GOAL OF THE EXERCISE »
All lines below containing the string "down" are to be copied.

EXERCISE DATA »
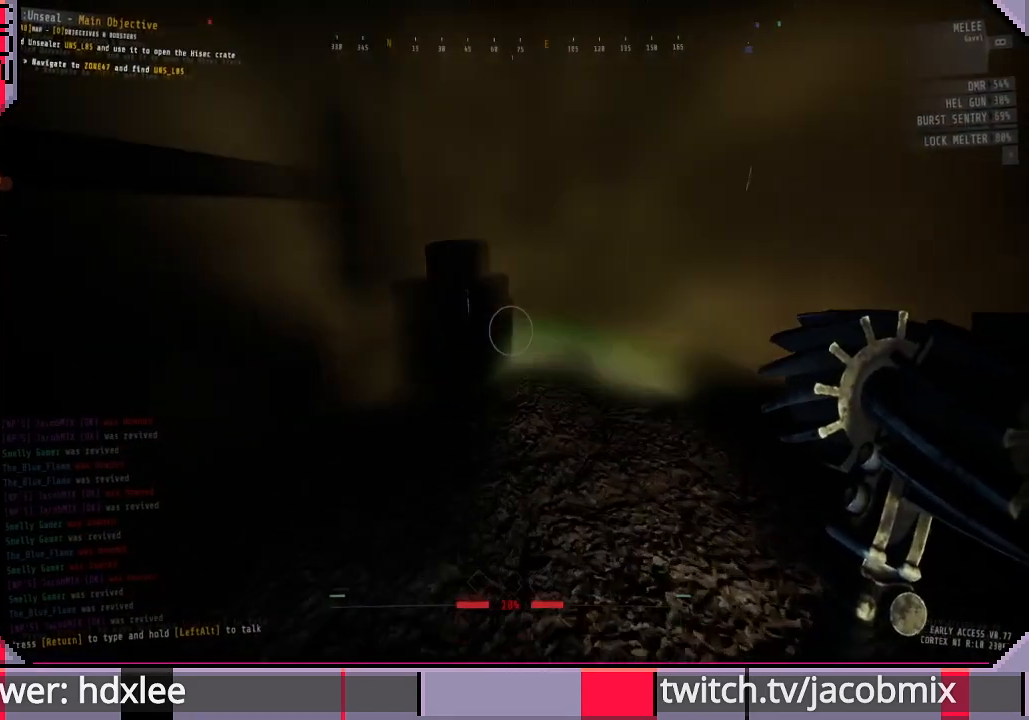
{"keys": ["w"], "mouse": [], "events": [[300, "d", "down"], [400, "d", "up"]]}
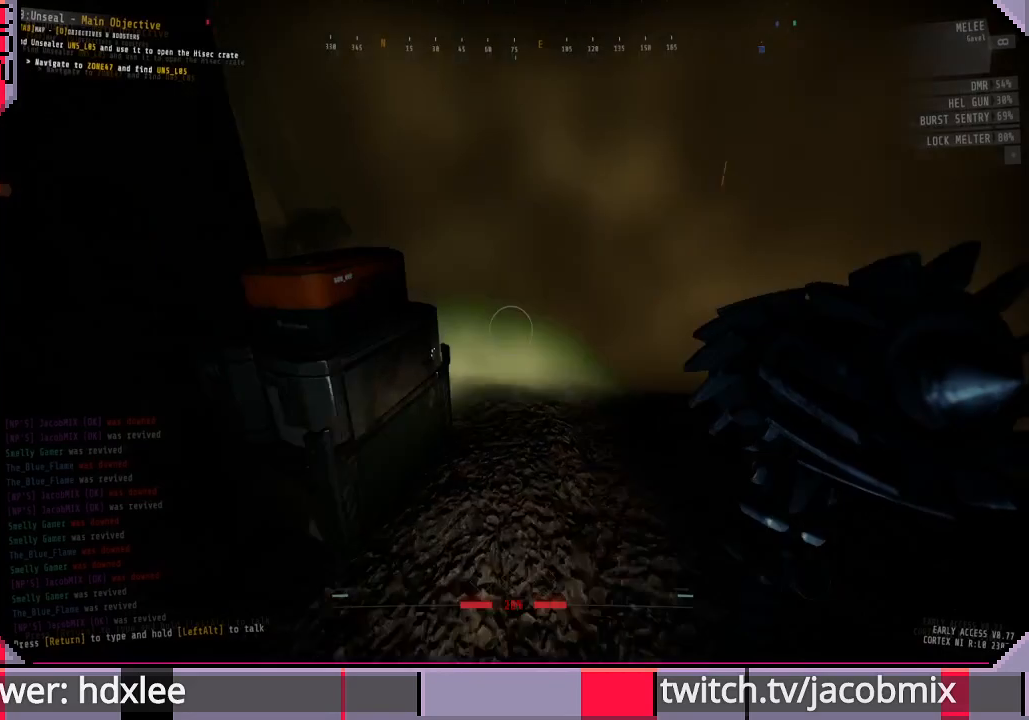
{"keys": ["e"], "mouse": [], "events": [[167, "w", "up"], [300, "d", "down"], [300, "w", "down"], [367, "d", "up"], [467, "w", "up"], [500, "e", "down"]]}
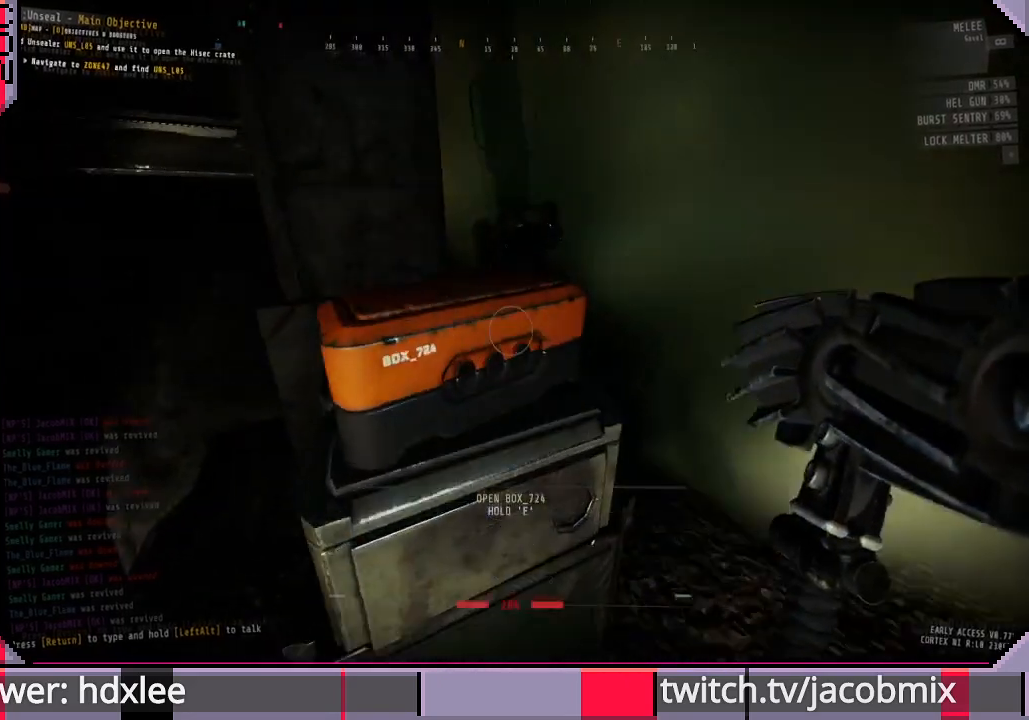
{"keys": ["e"], "mouse": [], "events": []}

RESPONSE TO THIS EXERCISE »
{"keys": ["w"], "mouse": [], "events": [[300, "d", "down"], [400, "d", "up"]]}
{"keys": ["e"], "mouse": [], "events": [[167, "w", "up"], [300, "d", "down"], [300, "w", "down"], [367, "d", "up"], [467, "w", "up"], [500, "e", "down"]]}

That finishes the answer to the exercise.